Extrait de page:
Entre 1930 et 1960, l'État planifie la création
des quartiers, fixe leur taille, la répartition de la population et
fournit les infrastructures et services de base nécessaires à
l'organisation et à la gestion de l'espace urbain. Cette politique a
conduit à un zonage entre les quartiers d'affaires et commerciaux, les
quartiers résidentiels européens et ceux des travailleurs
indigènes, en essayant d'éviter la création des quartiers
populaires insalubres.
Durant toute la période coloniale, le
développement urbain recherche une cohérence entre le
désir d'un urbanisme adapté au modèle occidental qui se
veut garant des formes architecturales ou esthétiques et des
règles de sécurité ou d'hygiène. L'on cherche aussi
à planifier la réalisation des travaux publics :
équipements, voiries et drainages, réseau d'eau et
d'électricité, etc. Au final, c'est un habitat de type
européen très attractif et bien équipé qui a
été produit d'un côté, et de l'autre, un habitat
traditionnel avec moins d'infrastructures et services de base et donc moins
attractif (Saint Moulin, 2010). Même si le développement urbain
global est marqué par la maîtrise et la valorisation de l'espace
public (Katalayi, 2014 ; LeloNzuzi, 2011), les bases d'une ville double sont
mises en place à cette époque. L'implication des chefs coutumiers
dans la distribution et la commercialisation des parcelles de terrain, alors de
moindre importance, prend de l'ampleur à la veille de
l'indépendance (Mpuru et Kibala, 2016 ; Kabamba, 2014 ; Katalayi, 2014).

Données du corpus:
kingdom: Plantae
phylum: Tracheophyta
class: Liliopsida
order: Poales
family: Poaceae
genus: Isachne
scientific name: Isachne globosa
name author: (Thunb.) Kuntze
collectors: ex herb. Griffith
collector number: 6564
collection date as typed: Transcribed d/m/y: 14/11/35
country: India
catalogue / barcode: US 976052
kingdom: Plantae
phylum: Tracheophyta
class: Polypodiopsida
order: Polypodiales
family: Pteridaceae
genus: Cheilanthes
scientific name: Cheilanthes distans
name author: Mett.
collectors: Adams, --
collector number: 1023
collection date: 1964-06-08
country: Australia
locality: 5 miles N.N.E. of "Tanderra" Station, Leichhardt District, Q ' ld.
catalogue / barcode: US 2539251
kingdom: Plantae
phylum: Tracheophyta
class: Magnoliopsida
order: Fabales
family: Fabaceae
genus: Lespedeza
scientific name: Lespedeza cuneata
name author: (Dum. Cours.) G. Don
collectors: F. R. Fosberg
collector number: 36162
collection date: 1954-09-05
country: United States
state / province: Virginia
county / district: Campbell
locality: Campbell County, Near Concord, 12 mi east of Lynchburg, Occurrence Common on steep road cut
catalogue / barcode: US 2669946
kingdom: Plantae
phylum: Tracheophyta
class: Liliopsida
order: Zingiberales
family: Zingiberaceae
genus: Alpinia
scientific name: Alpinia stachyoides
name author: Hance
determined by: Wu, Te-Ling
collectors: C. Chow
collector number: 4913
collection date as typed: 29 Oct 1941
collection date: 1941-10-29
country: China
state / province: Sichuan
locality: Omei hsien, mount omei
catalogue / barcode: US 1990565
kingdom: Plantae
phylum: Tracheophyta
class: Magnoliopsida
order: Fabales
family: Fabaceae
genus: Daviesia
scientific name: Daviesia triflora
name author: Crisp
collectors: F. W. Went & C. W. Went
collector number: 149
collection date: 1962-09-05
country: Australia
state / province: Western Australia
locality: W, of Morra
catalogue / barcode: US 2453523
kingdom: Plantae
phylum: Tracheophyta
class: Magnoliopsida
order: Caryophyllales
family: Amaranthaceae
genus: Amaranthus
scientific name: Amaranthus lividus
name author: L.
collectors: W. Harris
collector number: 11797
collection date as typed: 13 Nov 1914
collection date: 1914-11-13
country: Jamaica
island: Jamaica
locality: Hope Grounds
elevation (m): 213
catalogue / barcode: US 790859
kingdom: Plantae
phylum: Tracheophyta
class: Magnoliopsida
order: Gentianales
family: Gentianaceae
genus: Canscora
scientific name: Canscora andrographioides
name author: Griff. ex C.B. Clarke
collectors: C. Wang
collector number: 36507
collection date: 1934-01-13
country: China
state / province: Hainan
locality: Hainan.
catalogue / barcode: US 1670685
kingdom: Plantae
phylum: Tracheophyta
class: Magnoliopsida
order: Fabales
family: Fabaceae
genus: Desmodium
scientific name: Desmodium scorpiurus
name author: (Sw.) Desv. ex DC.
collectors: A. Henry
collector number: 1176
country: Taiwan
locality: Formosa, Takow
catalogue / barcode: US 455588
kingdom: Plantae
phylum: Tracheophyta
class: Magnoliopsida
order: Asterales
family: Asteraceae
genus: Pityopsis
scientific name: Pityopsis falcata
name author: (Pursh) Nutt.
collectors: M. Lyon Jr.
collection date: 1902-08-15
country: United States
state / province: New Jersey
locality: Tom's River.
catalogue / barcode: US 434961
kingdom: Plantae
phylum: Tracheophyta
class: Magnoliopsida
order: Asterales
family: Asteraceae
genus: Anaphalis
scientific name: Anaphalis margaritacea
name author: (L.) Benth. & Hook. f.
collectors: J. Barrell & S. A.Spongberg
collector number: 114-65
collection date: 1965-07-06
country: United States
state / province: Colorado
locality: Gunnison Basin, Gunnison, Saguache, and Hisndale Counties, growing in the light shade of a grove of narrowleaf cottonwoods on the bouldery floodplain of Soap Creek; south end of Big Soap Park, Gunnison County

Questions à traiter:
a - Recopiez mot pour mot le passage de l'extrait de page qui va de « Entre 1930 et » à « populaires insalubres. ».
b - D'après l'extrait de page, entre quelles années l'État planifie-t-il la création des quartiers ?
c - Relevez tous les auteurs cités en référence dans l'extrait de page, chacun une seule fois.

Réponses attendues:
a -
Entre 1930 et 1960, l'État planifie la création
des quartiers, fixe leur taille, la répartition de la population et
fournit les infrastructures et services de base nécessaires à
l'organisation et à la gestion de l'espace urbain. Cette politique a
conduit à un zonage entre les quartiers d'affaires et commerciaux, les
quartiers résidentiels européens et ceux des travailleurs
indigènes, en essayant d'éviter la création des quartiers
populaires insalubres.

b - Entre 1930 et 1960.

c - Saint Moulin, Katalayi, LeloNzuzi, Mpuru, Kibala, Kabamba